We utilize our estimated annual effective tax rate to determine our provision for income taxes for interim periods.  The income tax provision is computed by taking the estimated annual effective tax rate and multiplying it by the year to date pre-tax book income.  We recorded income tax expense of $229,000 and $10,000 for the three months ended September 30, 2013 and 2012, respectively.  Our effective tax rate was 68.4% and 2.0% for the quarters ended September 30, 2013 and  2012, respectively. We recorded income tax expense of $335,000 and $20,000 for the six months ended September 30, 2013 and 2012, respectively.  Our effective tax rate was 71% and 2.0% for the six months ended September 30, 2013 and 2012, respectively.

 

The effective tax rate for the three months ended September 30, 2013 differs from the statutory rate of 34% as a result of the state taxes (net of federal benefit) and permanent differences.

 

The Company is subject to taxation in the United States and two state jurisdictions.  The preparation of tax returns requires management to interpret the applicable tax laws and regulations in effect in such jurisdictions, which could affect the amount of tax paid by the Company.

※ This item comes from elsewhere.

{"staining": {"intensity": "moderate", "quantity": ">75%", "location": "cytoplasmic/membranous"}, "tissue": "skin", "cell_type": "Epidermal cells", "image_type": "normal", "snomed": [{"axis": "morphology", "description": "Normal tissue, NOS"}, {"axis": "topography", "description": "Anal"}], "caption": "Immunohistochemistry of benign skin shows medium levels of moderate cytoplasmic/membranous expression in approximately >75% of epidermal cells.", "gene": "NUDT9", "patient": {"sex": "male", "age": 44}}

Management, in consultation with its tax advisors, files its tax returns based on interpretations that are believed to be reasonable under the circumstances. The income tax returns, however, are subject to routine reviews by the various taxing authorities.  As part of these reviews, a taxing authority may disagree with respect to the tax positions taken by management (“uncertain tax positions”) and therefore may require the Company to pay additional taxes. Management evaluates the requirement for additional tax accruals, including interest and penalties, which the Company could incur as a result of the ultimate resolution of its uncertain tax positions. Management reviews and updates the accrual for uncertain tax positions as more definitive information becomes available from taxing authorities, completion of tax audits, expiration of statute of limitations, or upon occurrence of other events.

 

As of September 30, 2013, there was no liability for income tax associated with unrecognized tax benefits. The Company recognizes accrued interest related to unrecognized tax benefits as well as any related penalties in interest income or expense in its consolidated condensed statements of operations, which is consistent with the recognition of these items in prior reporting periods.

 

With few exceptions, the Company is no longer subject to U.S. federal, state, local, and non-U.S. income tax examination by tax authorities for tax years before 2008.